The new facility will be housed at 611 Cedar Avenue until design work is completed on its future permanent location inside the adjacent People’s Security Bank.

The Scranton LaunchBox is a no-cost startup accelerator and co-working space designed to provide early-stage startup companies with the support and resources needed to build a sustainable business and a viable plan for growth. It is open to community members and those affiliated with Penn State.

The Scranton LaunchBox was planned in conjunction with United Neighborhood Centers (UNC), the Scranton Area Foundation, People’s Security Bank, the Scranton Community Foundation, Women In Philanthropy, the Small Business Development Center at the University of Scranton, the Allan P. Kirby Center for Free Enterprise at Wilkes University and DX Dempsey.

University Present Eric Barron spoke during the Scranton LaunchBox dedication, along with Penn State Scranton Chancellor Marwan Wafa, Penn State Scranton Advisory Board President Louis Ingargiola and United Neighborhood Center Director Michael Hanley, while several other local dignitaries also participated in the official ribbon-cutting ceremony.

“The LaunchBox will provide access to Penn State Resources, including but not limited to:  labs and equipment at Penn State Scranton, faculty consultants, students as entrepreneurs, students as interns for product or market development support, research capacity, intellectual property guidance, technical assistance, and technology transfer support for commercializing and licensing,” Wafa said “We will also provide access to comprehensive one-on-one business development and support services.”

Last year, Penn State Scranton was awarded a $50,000 seed grant from the Invent Penn State Initiative to develop the Scranton LaunchBox.

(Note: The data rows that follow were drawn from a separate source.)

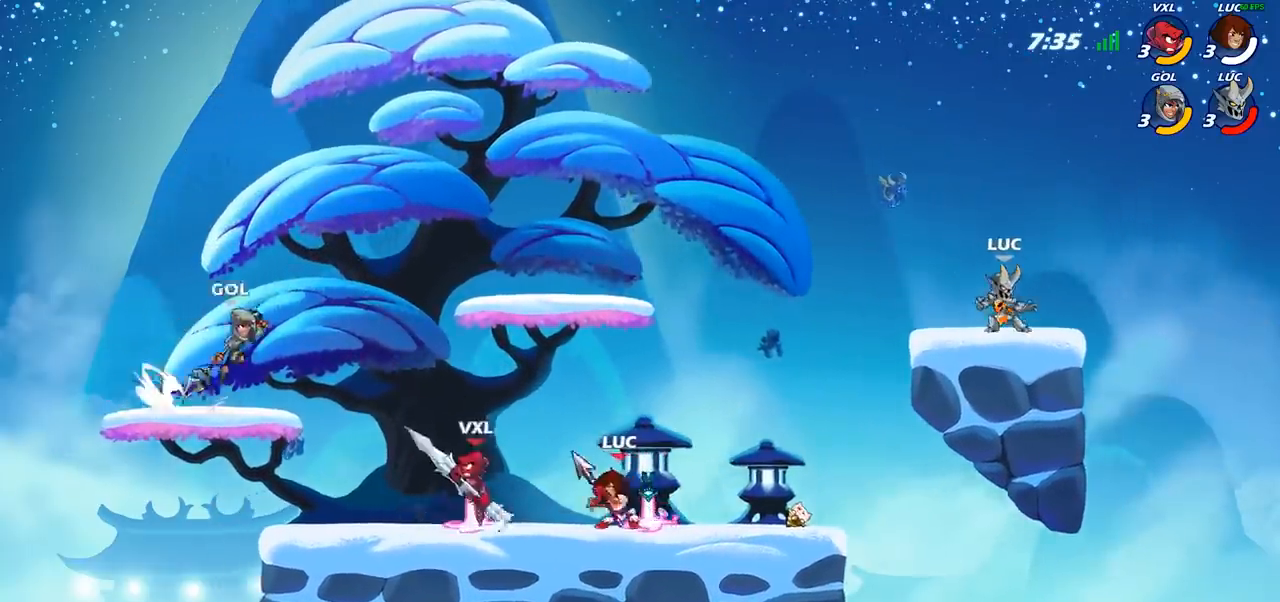
{"buttons": [], "left_stick": "left", "right_stick": "center", "events": []}
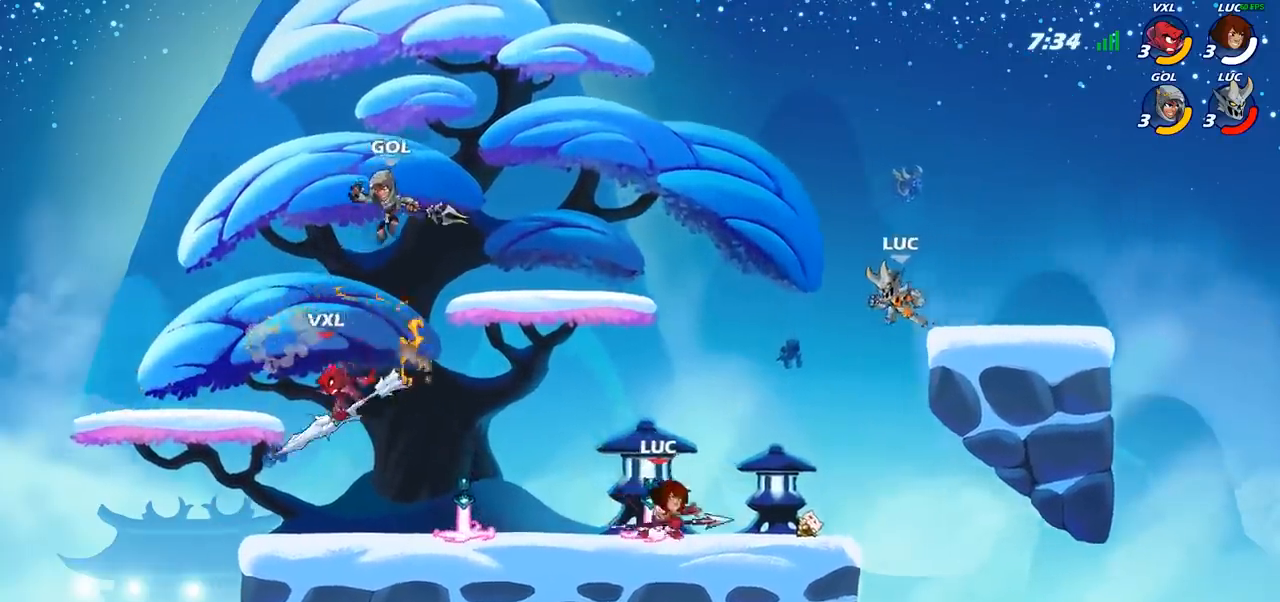
{"buttons": ["R2"], "left_stick": "up-left", "right_stick": "center", "events": [[50, "left_stick", "down-left"], [317, "left_stick", "up-left"], [350, "R2", "down"]]}
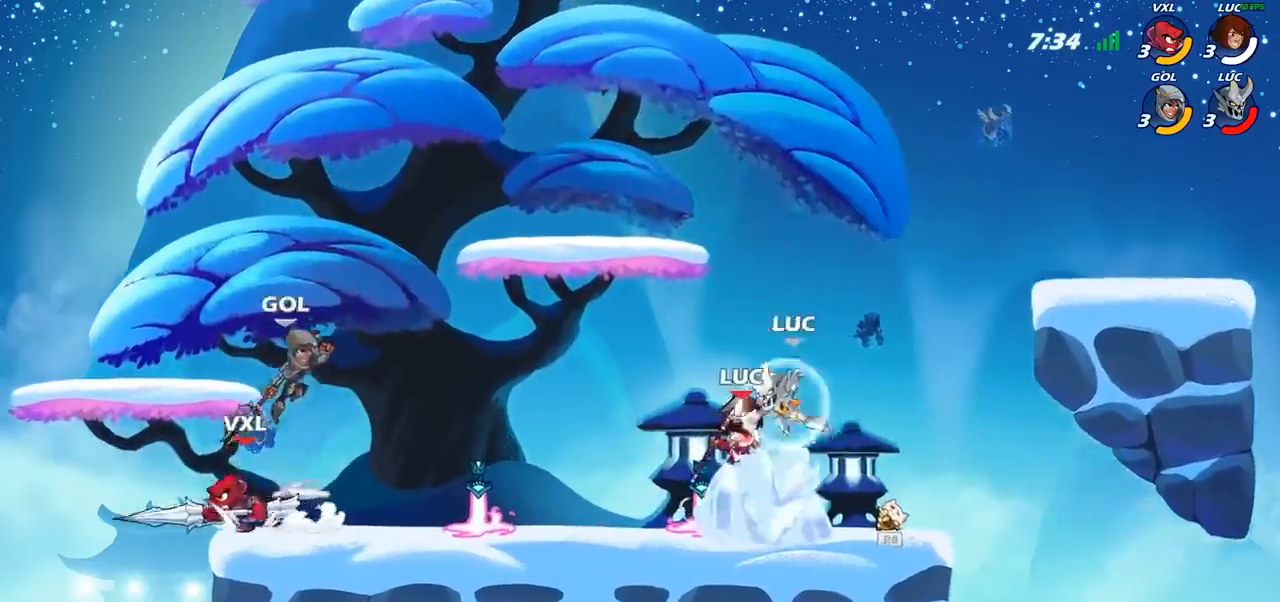
{"buttons": [], "left_stick": "down", "right_stick": "center", "events": [[50, "R1", "down"], [133, "R1", "up"], [150, "R2", "up"], [183, "left_stick", "down-left"], [283, "left_stick", "down"]]}
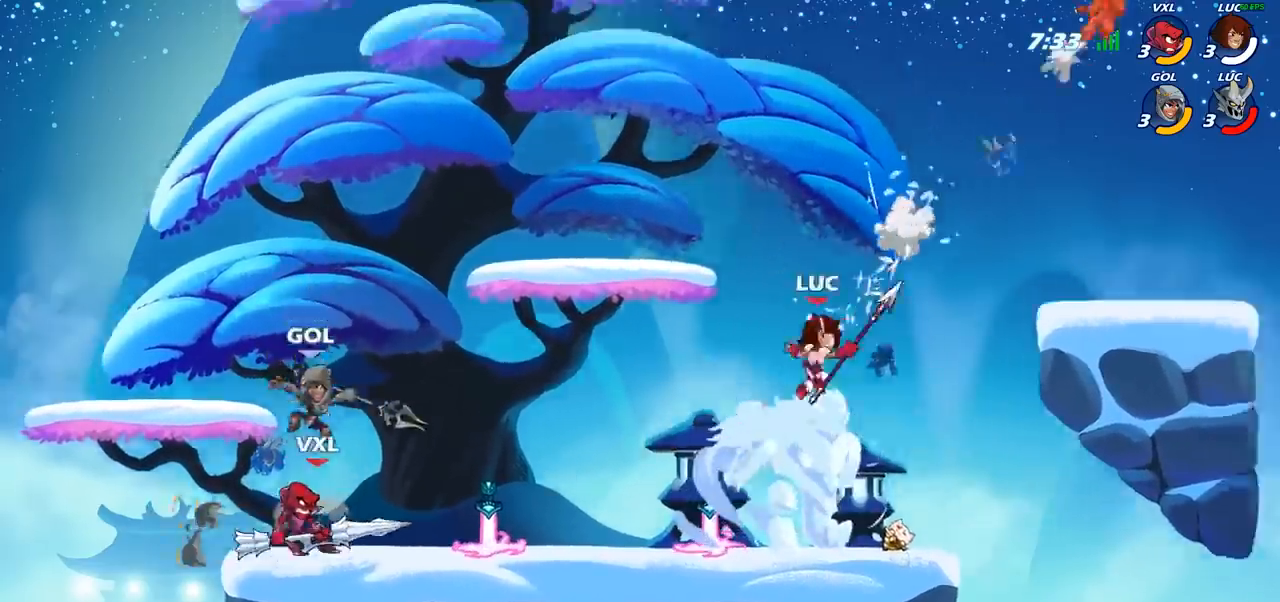
{"buttons": [], "left_stick": "left", "right_stick": "center", "events": [[33, "left_stick", "center"], [200, "left_stick", "left"]]}
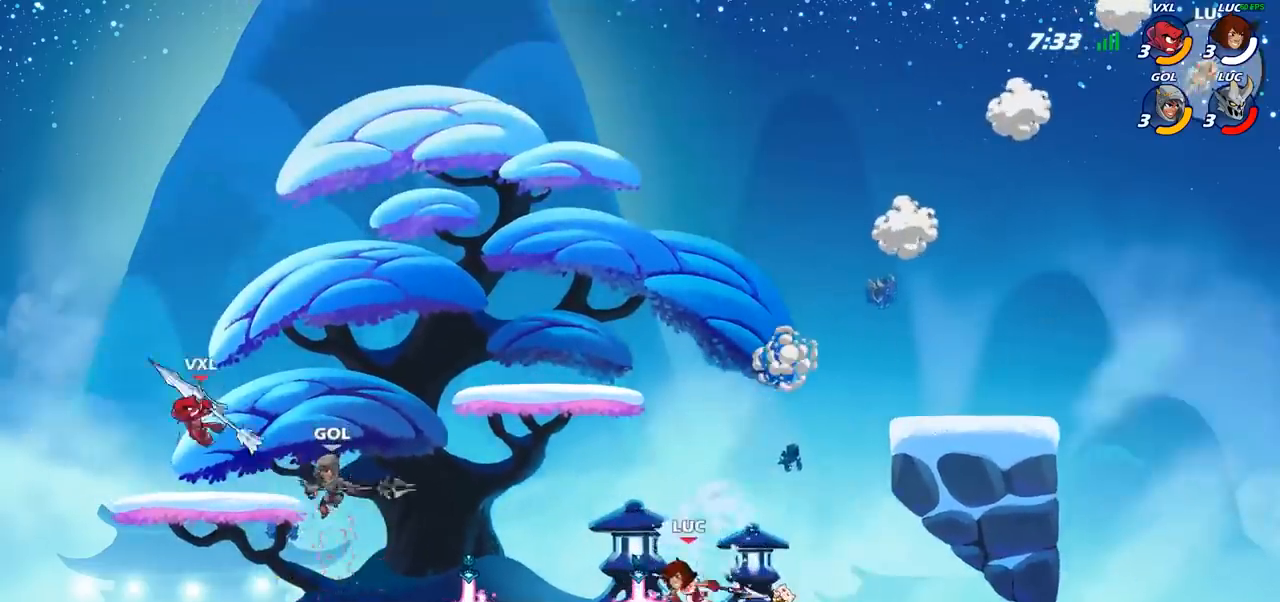
{"buttons": [], "left_stick": "left", "right_stick": "center", "events": []}
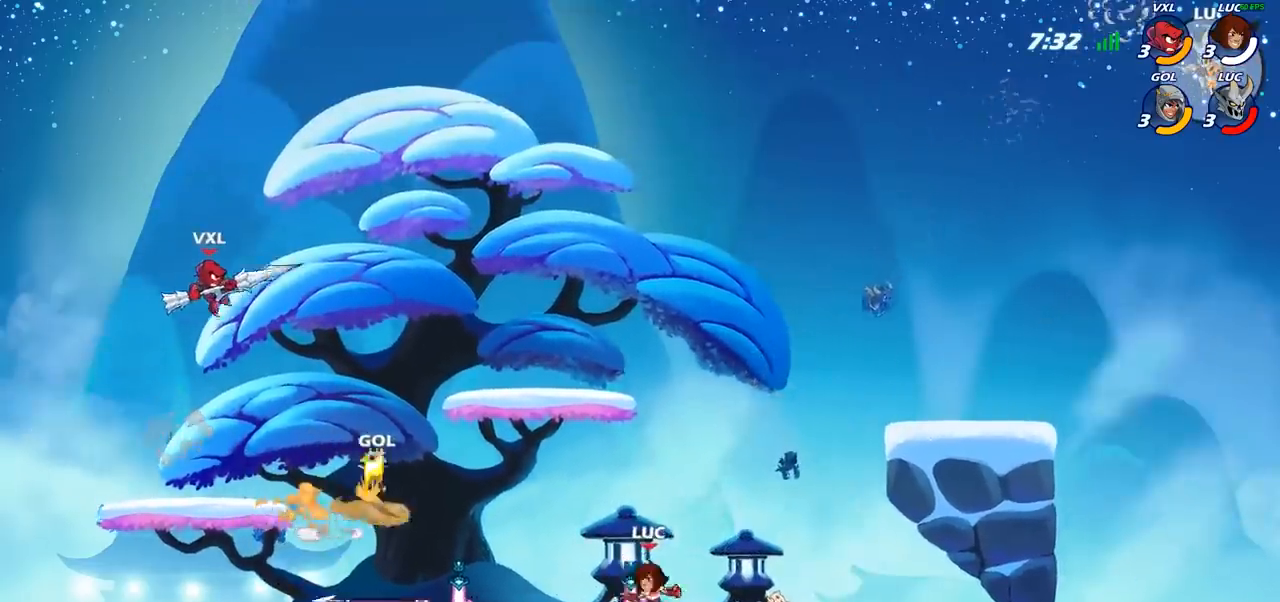
{"buttons": [], "left_stick": "left", "right_stick": "center", "events": []}
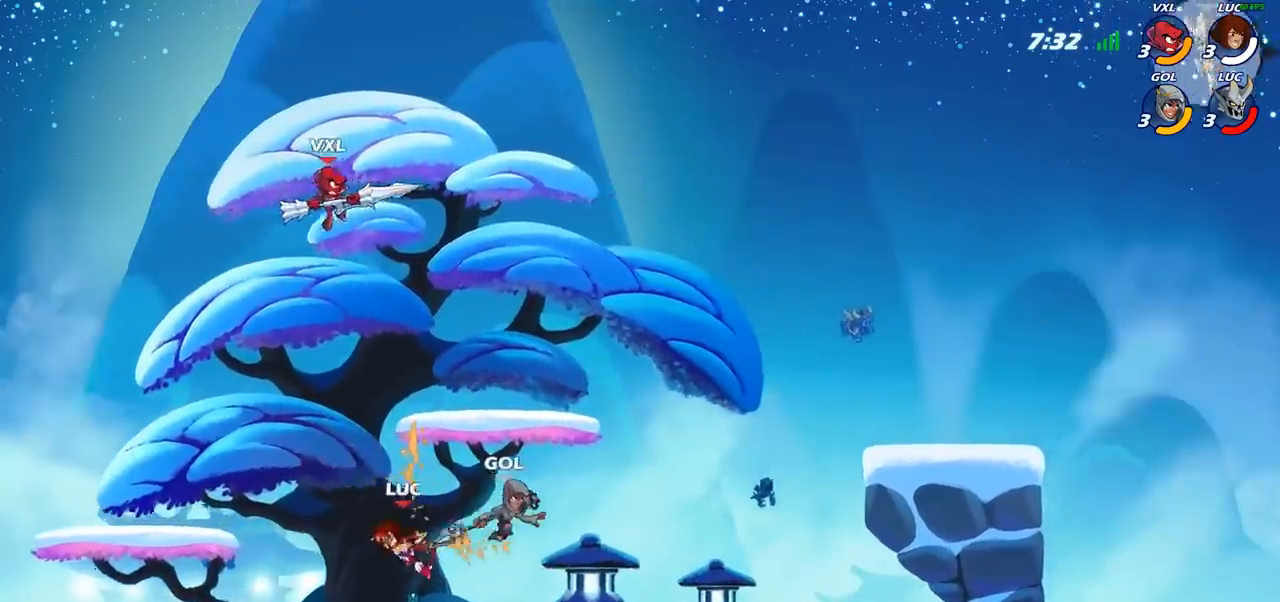
{"buttons": [], "left_stick": "left", "right_stick": "center", "events": []}
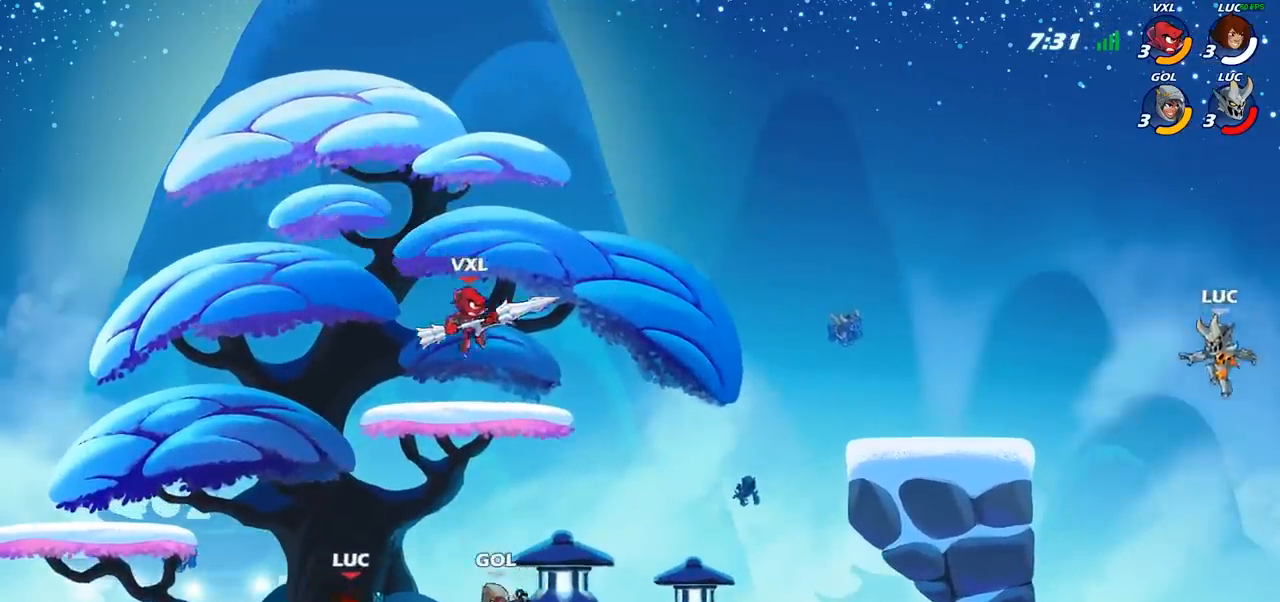
{"buttons": [], "left_stick": "down-left", "right_stick": "center", "events": [[117, "CROSS", "down"], [200, "left_stick", "up-left"], [217, "CROSS", "up"], [400, "left_stick", "down-left"]]}
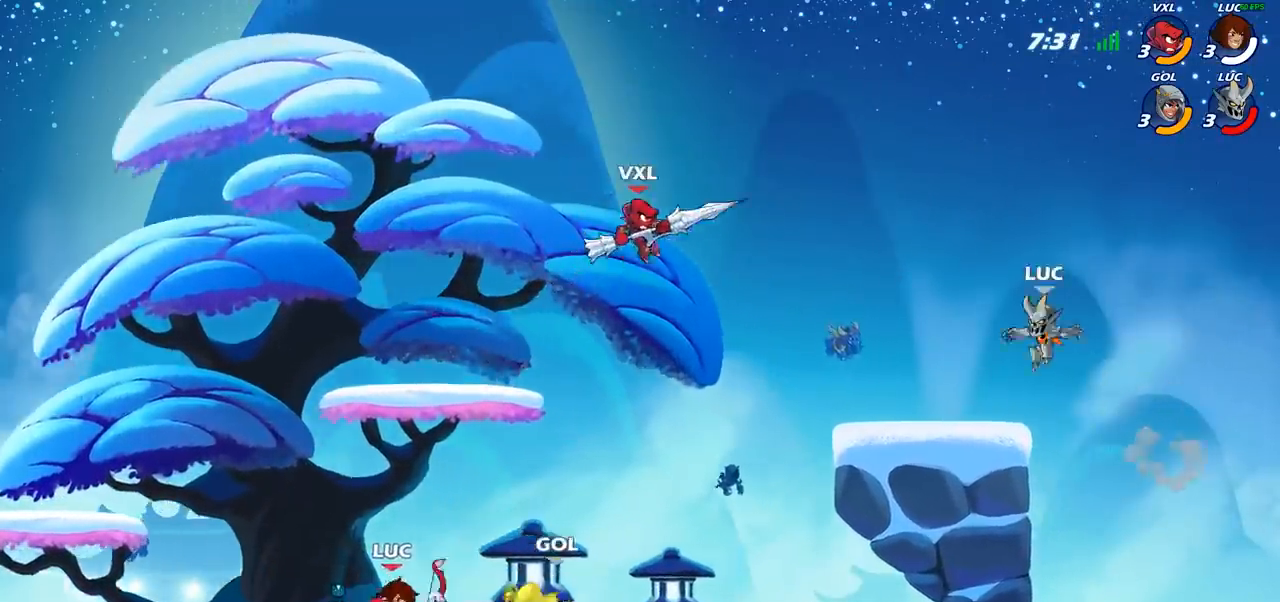
{"buttons": ["CROSS"], "left_stick": "right", "right_stick": "center", "events": [[217, "left_stick", "right"], [367, "CROSS", "down"]]}
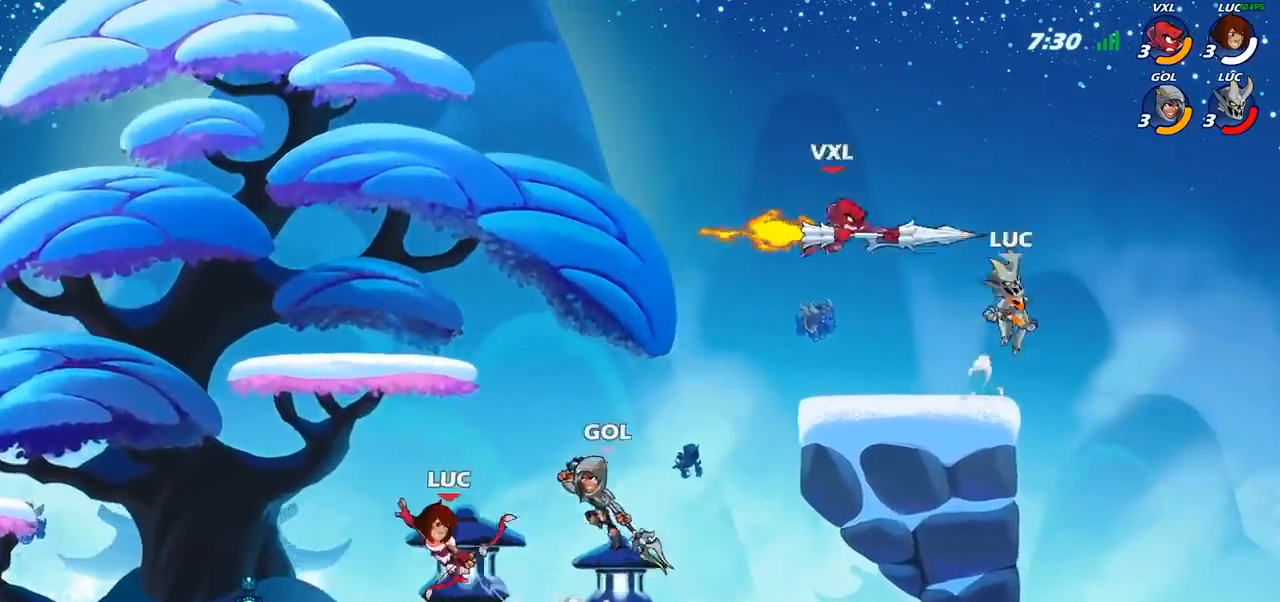
{"buttons": [], "left_stick": "center", "right_stick": "center", "events": [[33, "CROSS", "up"], [33, "left_stick", "up"], [150, "left_stick", "left"], [233, "left_stick", "down-left"], [333, "SQUARE", "down"], [433, "SQUARE", "up"], [500, "left_stick", "center"]]}
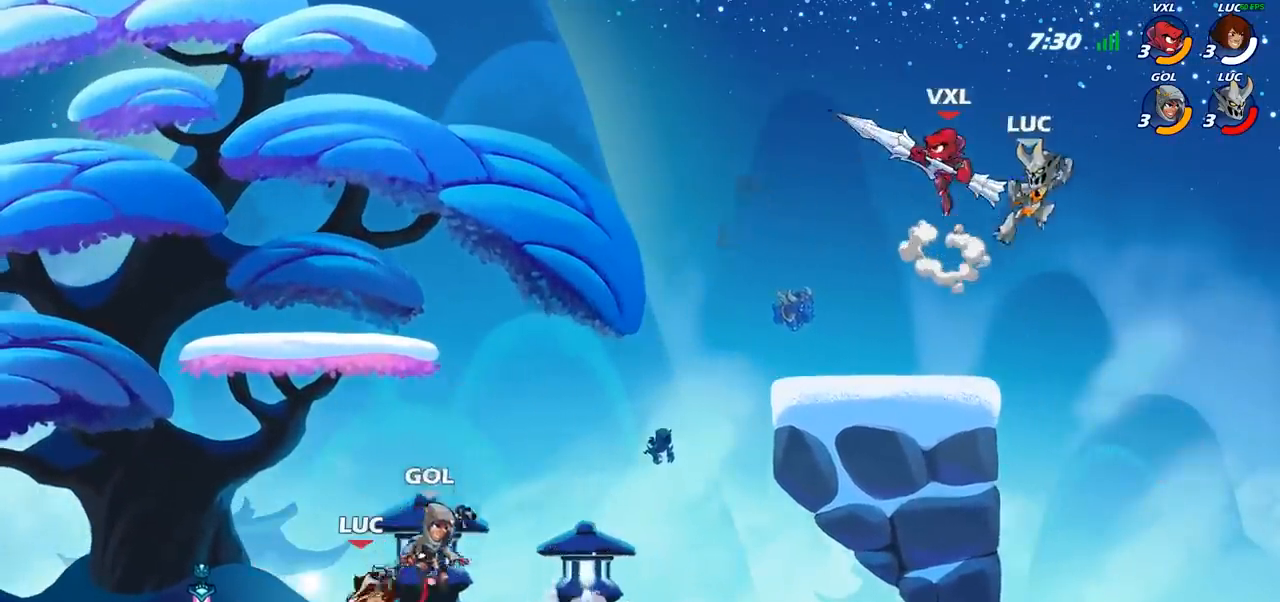
{"buttons": [], "left_stick": "center", "right_stick": "center", "events": [[233, "left_stick", "left"], [450, "left_stick", "center"]]}
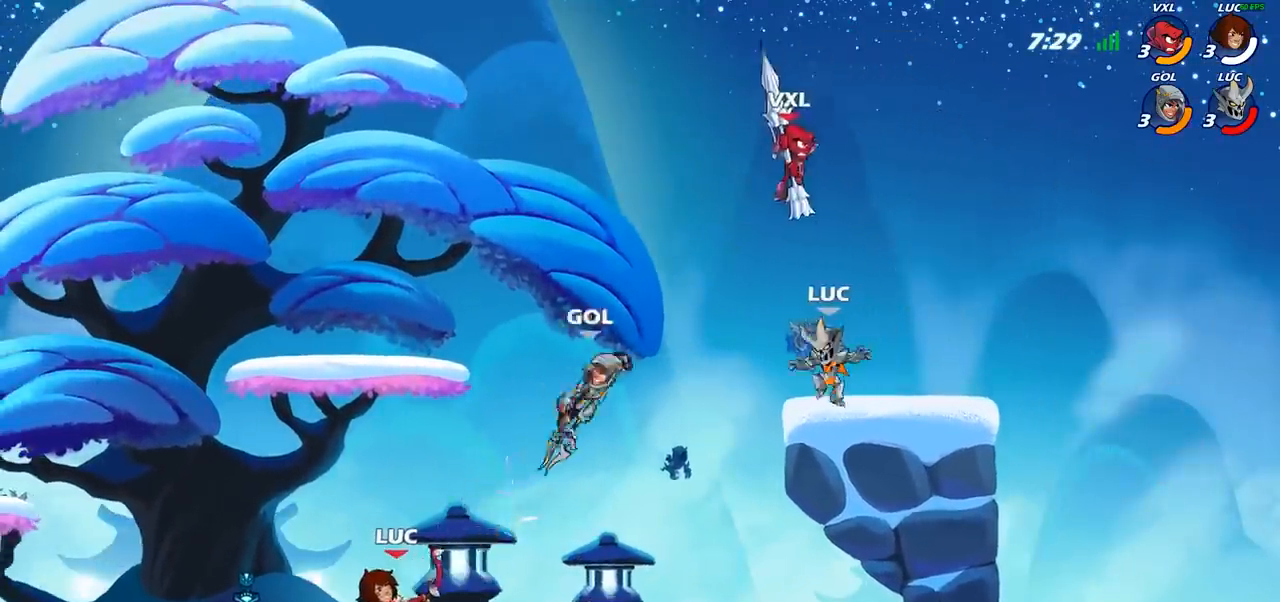
{"buttons": [], "left_stick": "right", "right_stick": "center", "events": [[150, "R2", "down"], [317, "left_stick", "right"], [367, "R2", "up"]]}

It is now one of 14 innovation hubs located in Penn State campus communities across Pennsylvania.

LaunchBox is a signature program of the Invent Penn State Initiative, a Commonwealth-wide system to spur economic development, job creation, and student career success. Invent Penn State blends entrepreneurship-focused academic programs, business startup training and incubation, funding for commercialization, and University-community collaborations to facilitate the process of turning ideas into viable products and services.

Invent Penn State blends entrepreneurship-focused academic programs, business startup training and incubation, funding for commercialization, and University-community collaborations to facilitate the process of turning ideas into viable products and services.